Legal Battle Launched After Document Is Ruled Invalid
The series of events which has led to a court battle over the estate of racehorse trainer David Allport demonstrates why people need to get the best possible advice when planning for the future, a Will dispute expert at Irwin Mitchell has outlined.
Mr Allport’s widow is reportedly challenging a High Court decision which saw her awarded with a lump sum and property following his death in 2006, stating that the amount was inadequate to meet both her and her son’s needs.
The issue arose after a Will in which the trainer left all but £25,000 to his wife was ruled to be invalid when it emerged that the document was not witnessed correctly.

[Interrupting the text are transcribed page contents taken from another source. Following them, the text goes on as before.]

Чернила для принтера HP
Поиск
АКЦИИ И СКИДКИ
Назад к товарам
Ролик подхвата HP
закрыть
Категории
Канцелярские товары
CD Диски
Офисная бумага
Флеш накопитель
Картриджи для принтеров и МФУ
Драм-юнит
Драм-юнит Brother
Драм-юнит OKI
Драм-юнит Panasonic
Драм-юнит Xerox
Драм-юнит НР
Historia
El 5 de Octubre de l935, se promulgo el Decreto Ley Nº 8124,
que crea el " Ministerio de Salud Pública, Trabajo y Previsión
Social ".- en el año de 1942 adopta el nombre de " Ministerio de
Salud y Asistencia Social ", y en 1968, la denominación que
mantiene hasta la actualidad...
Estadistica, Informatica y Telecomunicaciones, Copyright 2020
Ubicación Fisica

Subsequently, his assets were divided in a manner outlined in an earlier, valid, Will.
Chris Walton, a solicitor who specialises in Contested Wills cases at Irwin Mitchell, said the case was similar to a number that the team are involved in.
He outlined: “Like so many other scenarios we have seen, the court battle in this case can be directly linked back to the simple fact that the Will which the deceased believed to be legally binding was in fact prepared and completed in a way which made it invalid.

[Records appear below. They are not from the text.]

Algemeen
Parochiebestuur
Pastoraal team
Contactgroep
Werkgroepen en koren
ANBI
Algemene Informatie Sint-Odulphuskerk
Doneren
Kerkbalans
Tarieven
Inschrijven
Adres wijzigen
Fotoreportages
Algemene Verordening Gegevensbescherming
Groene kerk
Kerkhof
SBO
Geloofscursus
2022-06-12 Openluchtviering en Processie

“A problem of this kind demonstrates why it is absolutely vital that those putting plans in place for the future seek the best possible professional advice when preparing a Will to ensure they do not leave family and friends facing the same emotional stress and legal battles in the future.”
Chris added that another important issue for people to consider is sitting down with their loved ones to make clear exactly how they want assets to be divided.
He explained: “By talking to all of your friends and family, you can leave a very clear picture of what decisions you’ve made in a Will and why you’ve taken such steps – hopefully with the view to preventing any disputes or misunderstandings in the long run.
“Those who believe they have a valid claim towards an estate should always consider seeking further advice, but a bit of forward planning and sound legal support can go some way to ensuring that such disputes are less likely to occur.”